Matthew R. McLain, of McLain Law, P.A.,
Longwood, for Appellant.
Pamela Jo Bondi, Attorney General,
Tallahassee, and Andrea K. Totten,
Assistant Attorney General, Daytona
Beach, for Appellee.
PER CURIAM.
We reverse and remand the order denying Appellant’s Florida Rule of Criminal
Procedure 3.850 motion because Appellant’s claim of misadvice by trial counsel and the
resulting prejudice is not refuted by the record before us.
Appellant was charged with sexual battery with a deadly weapon or physical force.
The maximum penalty for this crime was life in prison with a twenty-five-year minimum
mandatory, with the latter being imposed if the defendant used a deadly weapon. §§
794.011(3), 775.082(3)(a)3., 794.0115(2)(b), Fla. Stat. (2013). Appellant alleges that he
was offered and rejected a favorable plea offer not knowing that he faced a minimum
mandatory of twenty-five years in prison. Had he known about the minimum mandatory,
Appellant alleges that he would have accepted the plea offer and that the trial court would
have abided by the plea agreement.
To obtain relief on a claim that defense counsel misadvised the defendant in a way
that caused the defendant to reject a plea offer, the defendant must establish that:
(1) he or she would have accepted the offer had counsel
advised the defendant correctly, (2) the prosecutor would not
have withdrawn the offer, (3) the court would have accepted
the offer, and (4) the conviction or sentence, or both, under
the offer’s terms would have been less severe than under the
judgment and sentence that in fact were imposed.

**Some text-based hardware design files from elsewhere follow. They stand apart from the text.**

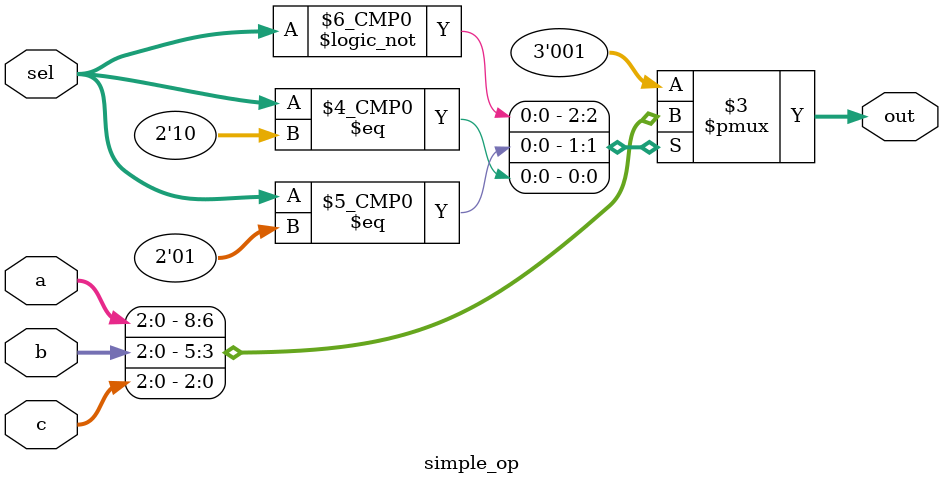
<source format=v>

module simple_op(a,b,c,sel,out);
    input [2:0] a,b,c;
    input [1:0] sel;
    output reg [2:0] out;
	
	
always @(*)
begin
    case(sel)
        2'b00   :   out = a;
        2'b01   :   out = b;
        2'b10   :   out = c;
        default :   out = 0;
        default :   out = 1;
    endcase
end 
endmodule 
</source>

Alcorn v. State, 121 So. 3d 419, 422 (Fla. 2013). Here, Appellant’s allegations were
facially sufficient. Defense counsel has a duty to advise a defendant about the possibility
of the minimum mandatory sentence. The fact that Appellant did not receive the minimum
mandatory sentence in this case because of an error in the verdict form does not negate
his claim that he would have taken the plea if he had known he faced a minimum
mandatory sentence.
On remand, the trial court shall either grant Appellant a hearing to see if he can
prove the Alcorn factors or attach portions of the record that conclusively refute the
allegations in the motion.
REVERSED AND REMANDED.
PALMER, TORPY and EISNAUGLE, JJ., concur.